La proposta di legalizzazione dell’eutanasia è stata ormai approvata dal parlamento della Nuova Zelanda. Per una legge, non resta che aspettare il prossimo referendum del 2020, spiega un articolo di Tempi. È un periodo cruciale, dunque, per la Nuova Zelanda, in cui chi veicola l’informazione sul tema gioca un ruolo quanto mai fondamentale.
È indispensabile, dunque, che come vien dato risalto agli attivisti per l’eutanasia, così venga data voce in capitolo in modo equo anche ai pro life. «Hospice e associazioni di assistenza al fine vita si oppongono a questo disegno di legge in quanto lo giudicano pericoloso. Non possono essere ignorati», afferma Alfred Ngaro, deputato del partito nazionale, evidenziando il fatto che il 90 percento dei «protagonisti del dibattito» (cioè, principalmente, i medici) fosse contrario a una simile legge.
Anche la modella 41enne Claire Freeman si sta battendo per la vita, collaborando con la campagna “DefendNZ”, in difesa dei più deboli, prime vittime dell’eutanasia. “E chi è lei per parlare?”, si chiederebbero indignati gli attivisti per l’eutanasia? Una donna coraggiosa che, sul punto di farsi fuori, ha scelto di riprendere in mano la sua vita.
Sempre Tempi racconta di quando, anni fa, la donna, provata dalle sofferenze della sua condizione di tetraplegica e dopo aver tentato il suicidio ben quattro volte, si rivolse a un medico e ad uno psichiatra, manifestando il suo dolore e la sua intenzione di ricorrere al suicidio assistito. Questi, senza farsi troppi problemi, la invitarono a recarsi in Svizzera per farla finita con il suicidio assistito.
«È sconvolgente come si sono comportati. Avevo appena tentato di suicidarmi e loro, guardandomi, vedevano solo la mia disabilità.

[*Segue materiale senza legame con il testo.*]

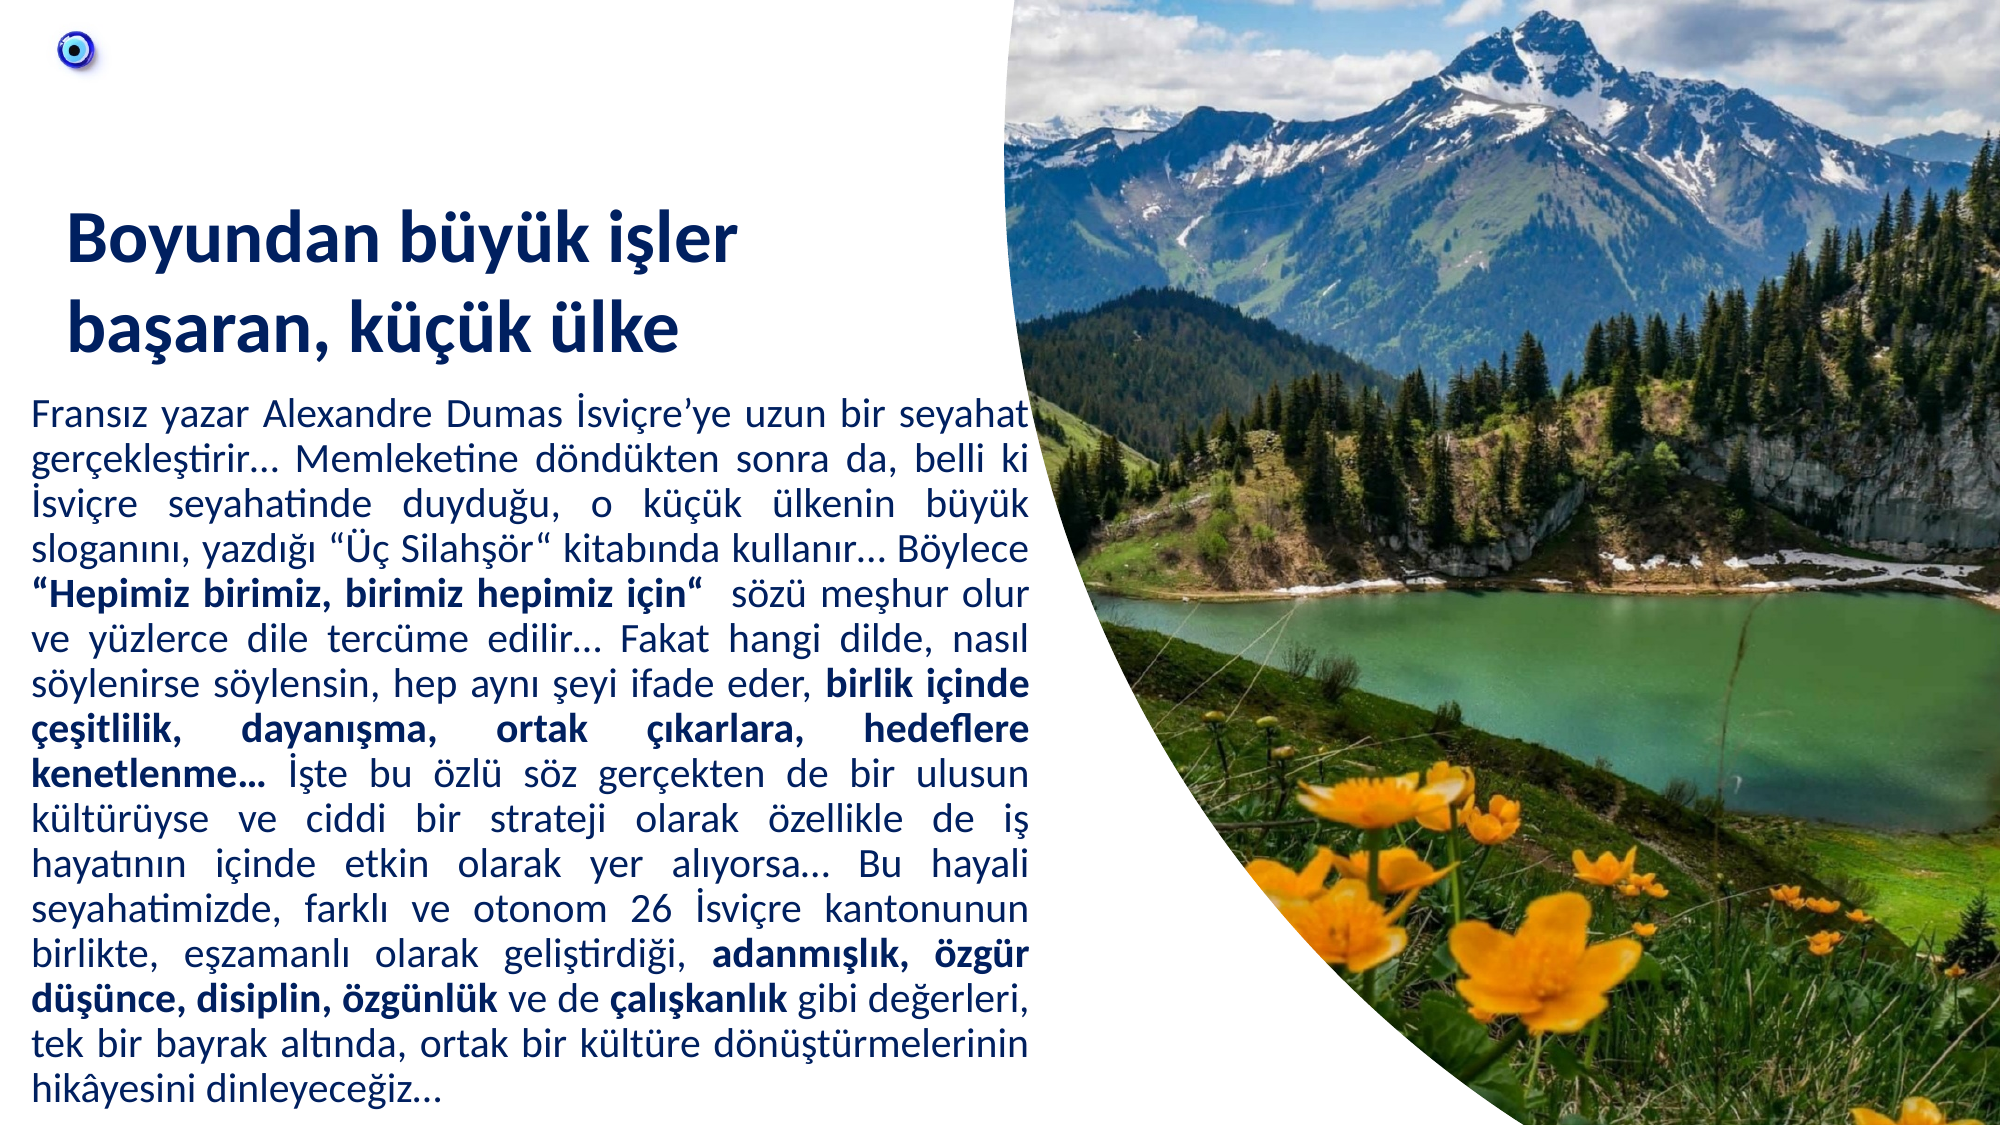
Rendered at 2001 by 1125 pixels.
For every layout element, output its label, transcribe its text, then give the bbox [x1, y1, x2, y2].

picture [1004, 0, 2000, 1125]
text_box Boyundan büyük işler başaran, küçük ülke [51, 180, 923, 376]
picture [4, 2, 144, 96]
text_box Fransız yazar Alexandre Dumas İsviçre’ye uzun bir seyahat gerçekleştirir… Memleketine döndükten sonra da, belli ki İsviçre seyahatinde duyduğu, o küçük ülkenin büyük sloganını, yazdığı “Üç Silahşör“ kitabında kullanır… Böylece “Hepimiz birimiz, birimiz hepimiz için“ sözü meşhur olur ve yüzlerce dile tercüme edilir… Fakat hangi dilde, nasıl söylenirse söylensin, hep aynı şeyi ifade eder, birlik içinde çeşitlilik, dayanışma, ortak çıkarlara, hedeflere kenetlenme… İşte bu özlü söz gerçekten de bir ulusun kültürüyse ve ciddi bir strateji olarak özellikle de iş hayatının içinde etkin olarak yer alıyorsa… Bu hayali seyahatimizde, farklı ve otonom 26 İsviçre kantonunun birlikte, eşzamanlı olarak geliştirdiği, adanmışlık, özgür düşünce, disiplin, özgünlük ve de çalışkanlık gibi değerleri, tek bir bayrak altında, ortak bir kültüre dönüştürmelerinin hikâyesini dinleyeceğiz… [16, 384, 1004, 953]
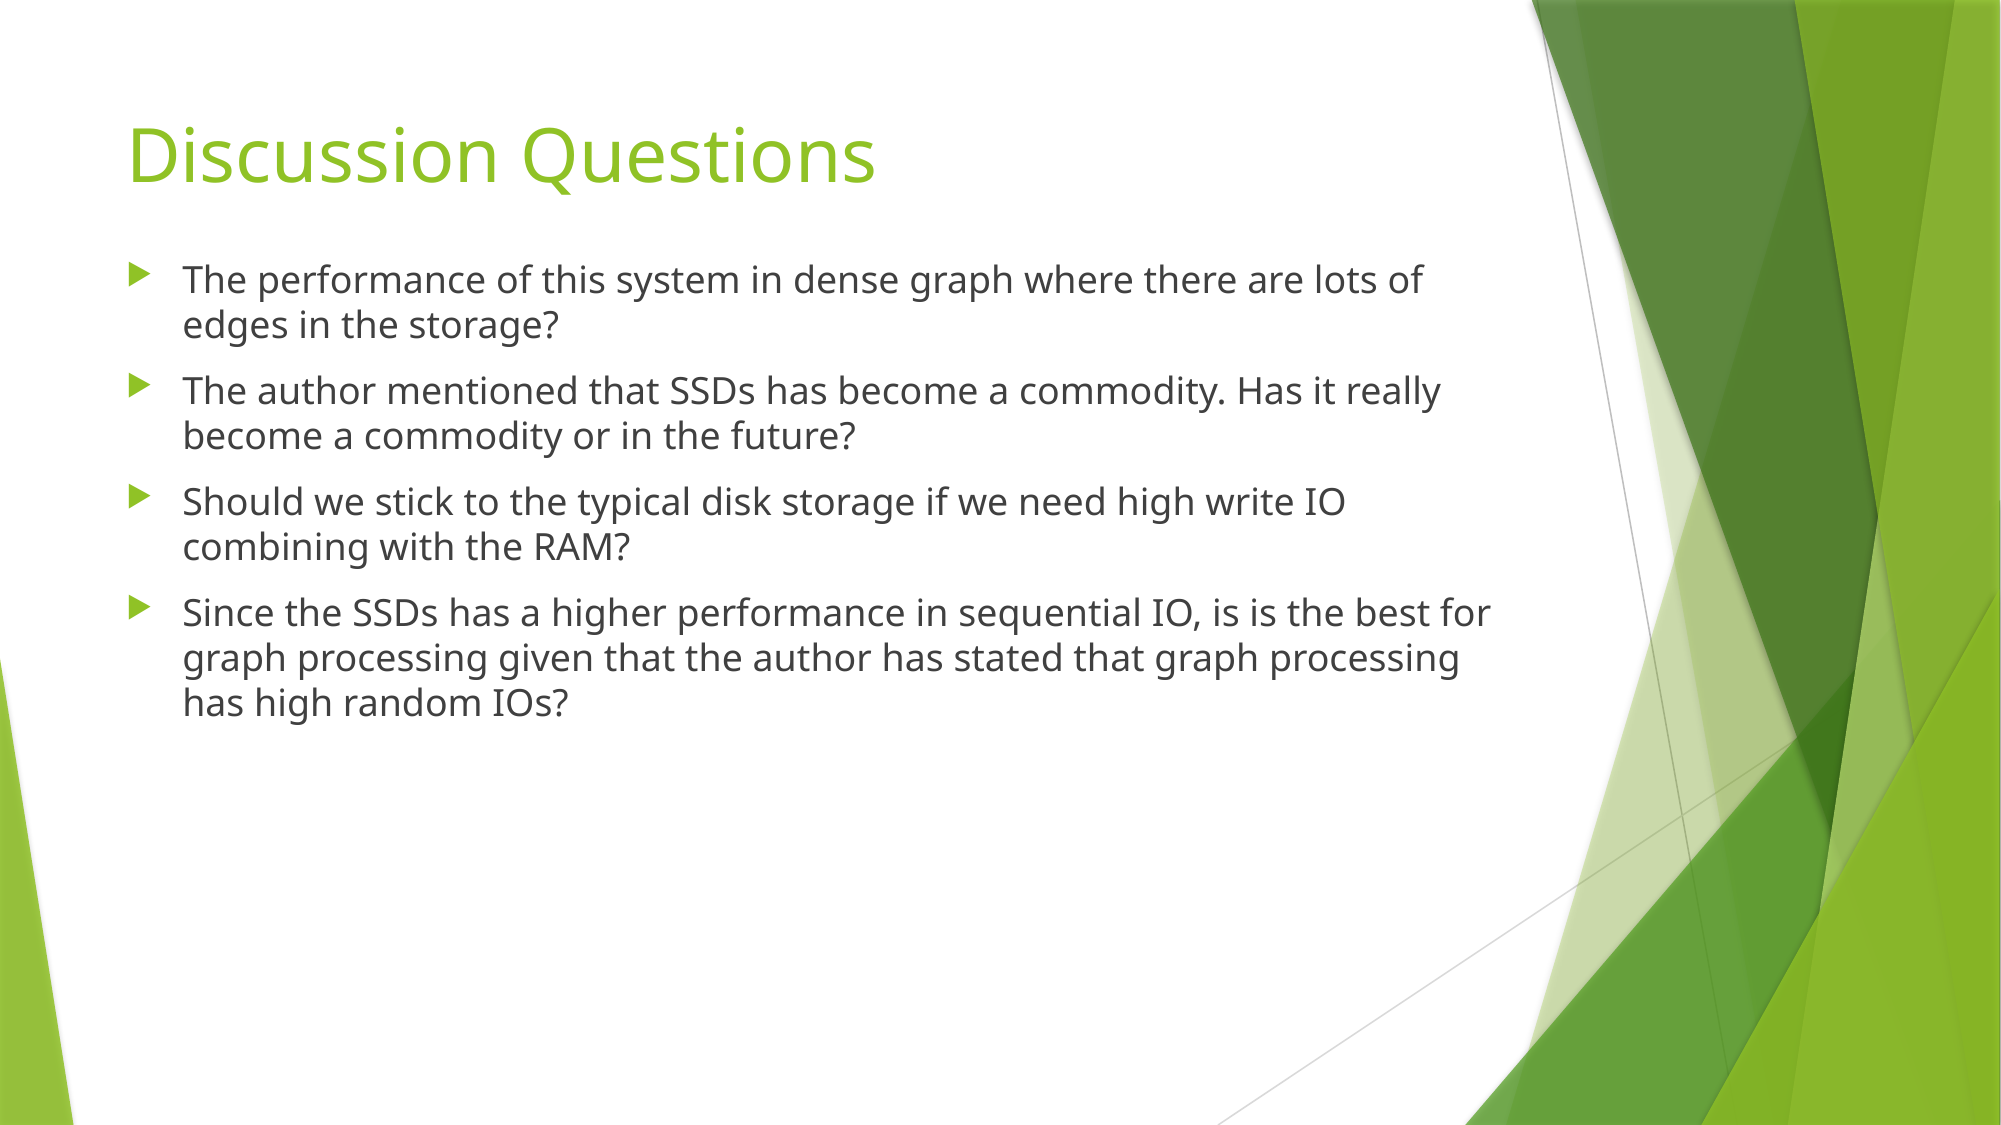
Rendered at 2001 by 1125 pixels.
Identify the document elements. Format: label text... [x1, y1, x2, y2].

list The performance of this system in dense graph where there are lots of edges in the storage? The author mentioned that SSDs has become a commodity. Has it really become a commodity or in the future? Should we stick to the typical disk storage if we need high write IO combining with the RAM? Since the SSDs has a higher performance in sequential IO, is is the best for graph processing given that the author has stated that graph processing has high random IOs? [111, 248, 1522, 992]
title Discussion Questions [111, 99, 1522, 227]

Non mi hanno chiesto come andava la mia vita, se lavoravo troppo, se provavo dolore, non hanno cercato di capire o approfondire la mia depressione. Hanno solo pensato: “Soffre, è su una sedia a rotelle: è ovvio che voglia morire”. Loro mi hanno dato la possibilità di scegliere, è vero, e nello stesso istante in cui mi hanno offerto questa possibilità hanno svalutato la mia vita».
Dietro una richiesta di morire, infatti, c’è un grido inespresso che chiede amore, considerazione, aiuto. Sta a noi coglierlo e offrire ai sofferenti tutta la vicinanza e le cure di cui necessitano, o ignorarlo e abbandonarli a una “scelta” finale da cui non potrebbero tornare indietro.